Because the magnitude of invasive pneumococcal diseases in children in India is high, prevention through vaccination is desirable. In India, two types of pneumococcal vaccines are available. One is unconjugated pneumococcal polysaccharide vaccine 23 valent (PPSV23), which cannot be used before 2 years of age. For use in children less than 2 years, pneumococcal conjugate vaccines (PCV 10 and PCV 13) are available. PCV 10 covers 64% and PCV13 covers 73.3% of invasive pneumococcal strains [Manoharan et al. 2013]. Efforts are being made to include PCV into UIP. An Indian company with active support of Department of Biotechnology, Government of India, is developing 15-valent vaccine containing two additional serotypes, 2 and 12F to existing PCV 13.
Conclusion
CAP in children is a major contributor to mortality in children under 5 years of age. There is sufficient data to show that S. pneumoniae and H. influenzae contribute to >50% cases of CAP. Because effective vaccines against both of them are available, there should be urgent and phased introduction into the UIP. Several preventable risk factors of CAP like lack of exclusive breast feeding for the first 6 months of life, inappropriate complimentary feeding, iron deficiency anemia, malnutrition, and indoor air pollution should be adequately addressed.
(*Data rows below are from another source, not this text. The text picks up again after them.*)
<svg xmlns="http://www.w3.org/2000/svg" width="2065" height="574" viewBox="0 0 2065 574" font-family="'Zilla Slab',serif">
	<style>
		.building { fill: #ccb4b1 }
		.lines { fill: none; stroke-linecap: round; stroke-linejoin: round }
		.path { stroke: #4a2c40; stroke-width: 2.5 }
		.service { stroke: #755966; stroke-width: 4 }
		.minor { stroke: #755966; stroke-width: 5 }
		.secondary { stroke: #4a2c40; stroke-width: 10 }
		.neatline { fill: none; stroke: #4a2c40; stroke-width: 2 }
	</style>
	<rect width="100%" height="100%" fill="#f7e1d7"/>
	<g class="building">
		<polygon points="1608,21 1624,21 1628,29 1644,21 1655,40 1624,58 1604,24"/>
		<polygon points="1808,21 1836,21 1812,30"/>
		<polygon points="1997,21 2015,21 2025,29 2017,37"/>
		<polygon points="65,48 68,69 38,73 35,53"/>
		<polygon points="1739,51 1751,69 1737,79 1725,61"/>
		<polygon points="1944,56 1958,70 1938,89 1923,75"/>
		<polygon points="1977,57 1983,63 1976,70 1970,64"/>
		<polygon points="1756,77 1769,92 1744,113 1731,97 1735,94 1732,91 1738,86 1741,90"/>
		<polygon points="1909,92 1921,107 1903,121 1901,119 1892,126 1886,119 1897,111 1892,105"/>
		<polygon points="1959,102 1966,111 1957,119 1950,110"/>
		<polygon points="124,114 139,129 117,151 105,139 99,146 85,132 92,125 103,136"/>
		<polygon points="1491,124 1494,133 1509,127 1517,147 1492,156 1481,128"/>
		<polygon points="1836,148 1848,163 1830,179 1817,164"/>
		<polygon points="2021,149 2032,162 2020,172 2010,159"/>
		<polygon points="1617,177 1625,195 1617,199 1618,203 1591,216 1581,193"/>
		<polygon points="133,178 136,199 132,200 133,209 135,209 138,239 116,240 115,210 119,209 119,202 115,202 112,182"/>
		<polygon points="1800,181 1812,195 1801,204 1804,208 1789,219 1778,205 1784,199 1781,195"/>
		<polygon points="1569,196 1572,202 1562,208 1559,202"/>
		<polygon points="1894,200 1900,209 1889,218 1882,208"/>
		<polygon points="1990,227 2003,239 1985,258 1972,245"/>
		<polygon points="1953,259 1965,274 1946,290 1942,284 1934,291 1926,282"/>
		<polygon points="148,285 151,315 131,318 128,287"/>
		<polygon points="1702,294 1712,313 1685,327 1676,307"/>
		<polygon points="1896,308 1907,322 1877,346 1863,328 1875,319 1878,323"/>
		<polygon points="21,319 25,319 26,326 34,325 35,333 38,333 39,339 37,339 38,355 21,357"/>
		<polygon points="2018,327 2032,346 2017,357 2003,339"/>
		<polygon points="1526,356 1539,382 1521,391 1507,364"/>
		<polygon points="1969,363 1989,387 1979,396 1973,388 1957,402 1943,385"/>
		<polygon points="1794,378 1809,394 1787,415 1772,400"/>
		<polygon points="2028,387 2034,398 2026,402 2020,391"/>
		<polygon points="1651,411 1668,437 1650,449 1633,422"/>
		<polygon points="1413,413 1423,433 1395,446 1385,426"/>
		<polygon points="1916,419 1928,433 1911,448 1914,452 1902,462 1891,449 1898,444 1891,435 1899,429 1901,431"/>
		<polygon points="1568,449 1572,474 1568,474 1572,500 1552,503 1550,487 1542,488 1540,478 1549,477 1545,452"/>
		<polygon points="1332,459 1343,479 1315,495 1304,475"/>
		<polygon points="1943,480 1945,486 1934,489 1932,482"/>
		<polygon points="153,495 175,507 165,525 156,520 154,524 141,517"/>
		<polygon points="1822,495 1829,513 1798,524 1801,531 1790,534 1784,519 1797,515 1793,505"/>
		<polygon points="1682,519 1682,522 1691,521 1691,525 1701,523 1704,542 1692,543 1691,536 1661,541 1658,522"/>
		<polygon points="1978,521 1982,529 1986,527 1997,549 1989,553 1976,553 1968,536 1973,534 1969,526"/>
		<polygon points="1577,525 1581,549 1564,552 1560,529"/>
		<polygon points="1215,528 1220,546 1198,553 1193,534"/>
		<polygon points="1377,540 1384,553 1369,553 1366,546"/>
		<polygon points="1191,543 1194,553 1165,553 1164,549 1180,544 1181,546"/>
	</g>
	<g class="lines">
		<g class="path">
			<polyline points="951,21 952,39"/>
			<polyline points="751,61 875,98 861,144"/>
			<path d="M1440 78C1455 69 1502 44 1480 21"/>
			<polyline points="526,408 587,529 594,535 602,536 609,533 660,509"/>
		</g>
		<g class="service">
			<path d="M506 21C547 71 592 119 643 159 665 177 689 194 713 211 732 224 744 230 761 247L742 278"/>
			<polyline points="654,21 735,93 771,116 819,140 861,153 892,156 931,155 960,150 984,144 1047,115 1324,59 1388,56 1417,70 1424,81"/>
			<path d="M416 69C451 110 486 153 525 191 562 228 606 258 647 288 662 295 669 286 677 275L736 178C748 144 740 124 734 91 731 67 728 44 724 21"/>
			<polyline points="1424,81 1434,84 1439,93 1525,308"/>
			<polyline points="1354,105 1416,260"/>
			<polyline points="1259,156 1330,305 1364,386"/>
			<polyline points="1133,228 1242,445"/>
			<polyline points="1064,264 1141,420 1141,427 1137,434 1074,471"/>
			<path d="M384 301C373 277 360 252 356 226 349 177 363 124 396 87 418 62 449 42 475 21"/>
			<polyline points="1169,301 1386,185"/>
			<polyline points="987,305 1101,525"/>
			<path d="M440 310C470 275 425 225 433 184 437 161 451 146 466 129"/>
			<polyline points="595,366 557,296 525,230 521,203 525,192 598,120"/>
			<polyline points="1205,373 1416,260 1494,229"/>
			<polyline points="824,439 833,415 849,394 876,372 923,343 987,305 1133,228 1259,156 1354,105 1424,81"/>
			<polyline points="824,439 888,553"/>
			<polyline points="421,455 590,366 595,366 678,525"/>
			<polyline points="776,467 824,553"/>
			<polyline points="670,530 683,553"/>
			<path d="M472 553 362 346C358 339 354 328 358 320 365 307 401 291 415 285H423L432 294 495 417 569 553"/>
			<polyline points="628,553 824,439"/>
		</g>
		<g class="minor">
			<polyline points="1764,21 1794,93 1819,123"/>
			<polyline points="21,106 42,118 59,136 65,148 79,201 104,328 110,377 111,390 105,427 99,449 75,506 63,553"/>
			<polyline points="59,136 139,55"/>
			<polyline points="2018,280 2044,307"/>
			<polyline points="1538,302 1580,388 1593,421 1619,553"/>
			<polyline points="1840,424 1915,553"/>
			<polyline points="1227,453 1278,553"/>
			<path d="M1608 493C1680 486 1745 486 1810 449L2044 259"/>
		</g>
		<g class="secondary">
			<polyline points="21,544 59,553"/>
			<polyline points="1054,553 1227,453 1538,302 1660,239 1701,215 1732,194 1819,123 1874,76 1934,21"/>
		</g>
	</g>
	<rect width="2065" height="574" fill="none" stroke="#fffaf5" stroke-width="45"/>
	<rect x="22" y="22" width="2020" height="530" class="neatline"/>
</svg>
The community should be aware of the signs and symptoms of CAP and its danger signs so that delay in qualified care seeking can be avoided. To achieve the SDG, a multipronged approach is need of the hour.
Footnotes
Funding
The author(s) received no financial support for the research, authorship and/or publication of this article.
Conflict of interest statement
The author(s) declared no potential conflicts of interest with respect to the research, authorship and/or publication of this article.